After the showers everyone smoked and talked. But the voices were kept low, scarcely above a murmur. The Newcocks responded to this restrained atmosphere with caution. The first two whispered to themselves but Jackson said nothing at all. The radios were playing but with the volume so low that several heads were pressed close to the loudspeaker. The toilets were all occupied and other men lounged nearby, waiting for a chance to go. The smell was terrible but we were accustomed to it, the men in the showers and those writing letters at the table paying no attention.
Carr, the Floorwalker, was pacing up and down the room, rolling with his bearlike swagger, his 230-pound body rocking from side to side, his arms and shoulders swinging. But his feet were noiseless, wearing crepe soled shoes. Angrily he scowled, glaring at no one and at nothing,
moving his cigar from one side of his mouth to the other, plowing right through the middle of a huddle of convicts and scattering them like October leaves.
Aw right. Let's have a little quiet in here. Otherwise a couple of you guys will spend the rest of the night out in the Gator.

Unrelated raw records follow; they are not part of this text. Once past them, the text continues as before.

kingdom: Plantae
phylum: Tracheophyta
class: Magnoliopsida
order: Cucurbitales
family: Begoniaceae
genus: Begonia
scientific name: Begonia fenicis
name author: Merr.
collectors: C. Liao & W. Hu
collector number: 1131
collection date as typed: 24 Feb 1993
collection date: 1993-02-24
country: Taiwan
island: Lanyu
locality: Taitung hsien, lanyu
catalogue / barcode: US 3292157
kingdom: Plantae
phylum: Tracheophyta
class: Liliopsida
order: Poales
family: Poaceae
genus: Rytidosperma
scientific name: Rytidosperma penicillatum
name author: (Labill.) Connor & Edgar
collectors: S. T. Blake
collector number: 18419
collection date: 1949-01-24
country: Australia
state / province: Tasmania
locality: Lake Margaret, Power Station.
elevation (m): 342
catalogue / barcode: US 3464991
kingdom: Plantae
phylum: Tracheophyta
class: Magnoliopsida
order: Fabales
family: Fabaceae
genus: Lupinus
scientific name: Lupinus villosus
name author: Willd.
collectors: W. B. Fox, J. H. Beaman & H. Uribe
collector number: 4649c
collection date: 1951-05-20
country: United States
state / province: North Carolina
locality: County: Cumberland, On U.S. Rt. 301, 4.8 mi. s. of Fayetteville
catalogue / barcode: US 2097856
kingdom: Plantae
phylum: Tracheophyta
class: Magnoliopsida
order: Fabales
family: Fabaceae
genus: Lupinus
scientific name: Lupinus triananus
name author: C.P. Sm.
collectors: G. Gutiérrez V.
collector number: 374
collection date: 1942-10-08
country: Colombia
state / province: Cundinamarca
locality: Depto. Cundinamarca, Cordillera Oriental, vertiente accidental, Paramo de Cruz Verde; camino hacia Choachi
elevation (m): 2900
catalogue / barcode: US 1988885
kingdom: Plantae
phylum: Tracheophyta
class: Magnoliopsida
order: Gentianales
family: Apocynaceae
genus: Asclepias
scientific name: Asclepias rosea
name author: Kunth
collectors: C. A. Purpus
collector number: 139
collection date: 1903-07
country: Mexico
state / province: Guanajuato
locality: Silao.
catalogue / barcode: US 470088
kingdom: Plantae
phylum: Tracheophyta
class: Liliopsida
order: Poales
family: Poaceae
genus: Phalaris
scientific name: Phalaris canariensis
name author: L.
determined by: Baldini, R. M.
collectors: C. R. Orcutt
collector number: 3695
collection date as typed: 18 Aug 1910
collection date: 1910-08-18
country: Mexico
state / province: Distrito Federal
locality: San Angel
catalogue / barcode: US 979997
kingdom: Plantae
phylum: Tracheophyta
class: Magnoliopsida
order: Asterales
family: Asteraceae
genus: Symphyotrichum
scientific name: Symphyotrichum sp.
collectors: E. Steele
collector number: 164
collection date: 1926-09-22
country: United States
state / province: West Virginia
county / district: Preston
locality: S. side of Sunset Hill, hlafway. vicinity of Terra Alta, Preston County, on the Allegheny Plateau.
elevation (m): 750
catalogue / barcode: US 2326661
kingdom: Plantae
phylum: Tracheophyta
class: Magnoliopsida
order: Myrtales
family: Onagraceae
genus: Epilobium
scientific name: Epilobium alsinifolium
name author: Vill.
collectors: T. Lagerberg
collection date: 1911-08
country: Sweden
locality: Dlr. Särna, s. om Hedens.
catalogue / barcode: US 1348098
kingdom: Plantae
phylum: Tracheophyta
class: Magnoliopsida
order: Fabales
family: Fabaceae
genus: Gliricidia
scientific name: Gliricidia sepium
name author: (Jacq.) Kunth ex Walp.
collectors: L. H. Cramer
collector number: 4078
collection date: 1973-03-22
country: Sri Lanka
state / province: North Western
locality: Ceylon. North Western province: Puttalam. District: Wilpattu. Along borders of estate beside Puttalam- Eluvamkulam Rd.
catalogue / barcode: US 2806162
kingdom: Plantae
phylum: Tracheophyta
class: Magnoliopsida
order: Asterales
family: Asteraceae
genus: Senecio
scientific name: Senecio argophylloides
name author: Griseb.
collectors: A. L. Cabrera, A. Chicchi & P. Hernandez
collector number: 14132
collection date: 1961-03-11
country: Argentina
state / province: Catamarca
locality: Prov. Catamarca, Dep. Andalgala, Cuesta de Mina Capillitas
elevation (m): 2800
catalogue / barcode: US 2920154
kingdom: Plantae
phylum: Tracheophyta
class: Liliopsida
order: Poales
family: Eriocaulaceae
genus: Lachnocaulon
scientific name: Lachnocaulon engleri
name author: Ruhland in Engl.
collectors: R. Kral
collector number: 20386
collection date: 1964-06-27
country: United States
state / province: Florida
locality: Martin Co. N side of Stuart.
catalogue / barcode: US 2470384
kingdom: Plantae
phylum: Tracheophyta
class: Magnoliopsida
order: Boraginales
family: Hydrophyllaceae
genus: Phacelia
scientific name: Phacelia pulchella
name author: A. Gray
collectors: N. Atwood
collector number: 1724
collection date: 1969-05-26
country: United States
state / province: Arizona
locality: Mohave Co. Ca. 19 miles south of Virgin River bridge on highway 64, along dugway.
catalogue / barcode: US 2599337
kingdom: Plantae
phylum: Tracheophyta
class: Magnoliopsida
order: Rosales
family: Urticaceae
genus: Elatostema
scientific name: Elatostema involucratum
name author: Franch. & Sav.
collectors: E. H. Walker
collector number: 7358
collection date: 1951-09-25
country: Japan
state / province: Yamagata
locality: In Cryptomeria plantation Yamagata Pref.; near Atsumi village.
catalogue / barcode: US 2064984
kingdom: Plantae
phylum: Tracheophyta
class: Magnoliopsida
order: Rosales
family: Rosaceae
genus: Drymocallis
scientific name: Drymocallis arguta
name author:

I saw Jackson give a hard look at Carr, probably incensed at the idea of a convict giving orders to other convicts. Yet he gave no sign. Only his eyes moved, following Carr a few minutes and then looking at the other men.
After everyone was out of the shower and things had settled down a little bit, Carr called the Newcocks together for a talk. But we just went on with our affairs, making wallets, reading, listening to a radio, sitting in for a few hands at the poker table.